Now, don’t get completely lost. The lines between savings vs money market accounts are not as cut and dry as we are often led to believe, but the logic we have outlined still applies. You will have to compare savings accounts and money market accounts from various sources to select the optimum account, considering the interest rate you are being offered, the fees you will be charged, and how any minimum balance requirements compare to your budget needs.
Examples of Bank Offerings
Because the lines between savings vs money market accounts have grown so blurred, it will help you if we go over some example bank services.
Nationwide has an interesting policy. Their money market account has a minimum balance requirement of only $1,000 with an $8 fee and a 0.50% interest rate. Meanwhile, their savings account requires a minimum monthly balance of $300 or a monthly direct deposit of $25 to avoid a $3 fee with a 0.30% interest rate.

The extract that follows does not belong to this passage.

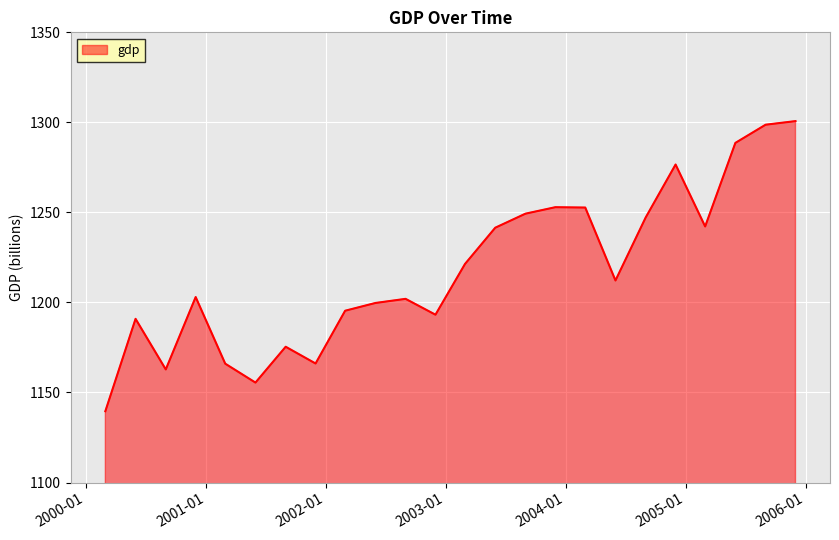

What is the maximum value shown in the chart?

1300.7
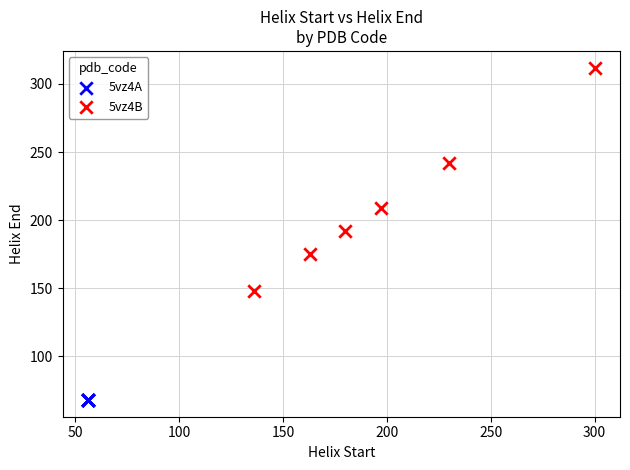

Which series reaches the minimum Y coordinate?

5vz4A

Synchrony Bank requires no minimum balances on their savings or money market accounts, and the savings account has a 1.05% interest rate while the money market account has a 0.85% interest rate. With them, it appears you would make the choice between the money market account vs savings on the check-writing capability alone.
You might want to check out GoBankingRate for an excellent chart highlighting the best savings vs money market account interest rates. Their figures appear to be up-to-date as of this writing.
Navigating the Savings vs Money Market Account Question
So, do we have any clarifying answers for you in this savings vs money market debate? Consider online banks for savings accounts and money market accounts rather than only going with what your current brick-and-mortar bank is offering. Concentrate more on the fees and the minimum balance requirements than the interest rate alone to make sure you don’t bite off more than you can chew and end up wasting that lovely interest rate.
Here is a liberating idea for you: you can have a checking account with one bank and a savings account with another if you like your bank for checking but love the interest rate at another. Or, you could have a savings account and a money market account at different banks if you need an emergency fund and a long-term investment — but you might want to weigh out whether that would tie up too much of your money to be worth your while.
If you don’t need a huge interest rate and you want to have more access to your money, remember that some checking accounts pay interest. You might compare savings vs money market vs checking accounts available to you and discover that it fits your financial situation better to find an interest-paying checking account than to open a savings or money market account.
The traditional view of savings vs money market accounts held that savings accounts required less of an investment and paid lower interest rates, while money market accounts required a much greater investment and paid much higher interest rates. That has changed, and differences between the two have grown so mismatched that we’re pretty much only left with comparing check-writing capabilities.
Compare rates and policies from all over and think hard about how much money you want to invest and how much of it you need to access before settling on either a savings or money market account.